More than any library, though, what keeps bringing me back to Clojure is its incredibly blissful set of persistent data structures. It's a pernicious accident of history that we are taught to accept references to mutable objects as normal, inevitable, and desirable in most CS curricula. It is much easier to develop, debug, and maintain immutable data structures instead, and I consider my good fortune every time I get to debug something in Clojure rather than in some reference-laden OOP soup.




re-frame is seriously an awesome library, with incredible documentation to back it up. I remember spending a few days reading through all of it and coming out wildly impressed.

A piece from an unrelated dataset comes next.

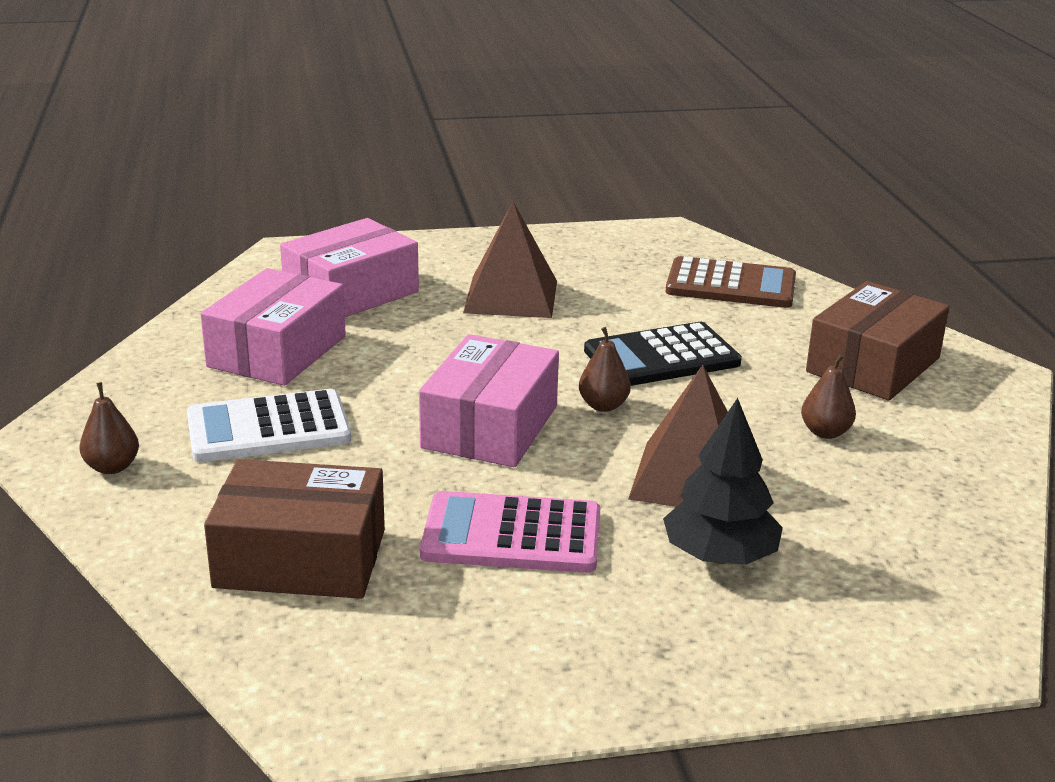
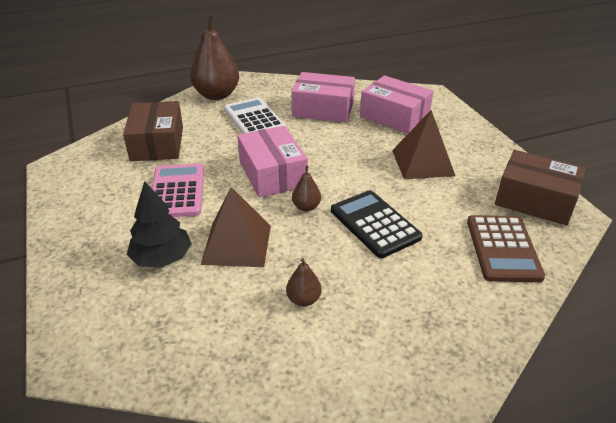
camera: 80 degrees right, 10 degrees up
(112, 467) = (217, 95): brown pear -> brown pear, size x2.18
(490, 427) = (272, 174): pink box -> pink box turned 60 degrees clockwise
(873, 365) = (413, 326): brown box -> brown box (535, 200)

In case anyone is interested in its ideas but is stuck with JavaScript, you may be interested in a vanilla JavaScript port I've been (very sporadically) working on: https://github.com/davezuko/re-frame. It's incomplete, and definitely lacking in many areas (documentation being the obvious one), but perhaps somebody will find it useful or want to contribute back. I've personally been using it in some internal apps for a while now.


Metosin stuff is really nice too (compojure-api, malli, reitit). And while we are at it, ztellman's aleph and manifold are sweet too.


I really like Figwheel Main (https://figwheel.org/) for live code reloading as well as a REPL for ClojureScript development.


yes! We use most of these for a pretty large enterprise webapp.

> It's a pernicious accident of history that we are taught to accept references to mutable objects as normal, inevitable, and desirable in most CS curricula. It is much easier to develop, debug, and maintain immutable data structures instead

Except for trees and graphs and the like. immutability makes working with these much more complicated.


> desirable in most CS curricula.

most of the alogrithms and datastructures that you learn in CS were developed using mutability.

I am not sure that we can even develop immutable equivalents for most of them with similar time/space complexities.


Sure, and we could argue about whether mutable code is necessary at systems layers. But at application layers (i.e., the ones most developers work at), cost of development is almost always going to come before performance, and I think it's clear by now that OOP, at least insofar as it has been instantiated by Java, C#, and friends, has not delivered on its promise to simplify application development.


See also this by the same people as re-frame: https://github.com/Day8/re-frame-10x


I have to echo that Re-frame is superb!!


I'll add sente (websockets) and s3-beam (direct upload to s3 from browser) to the list.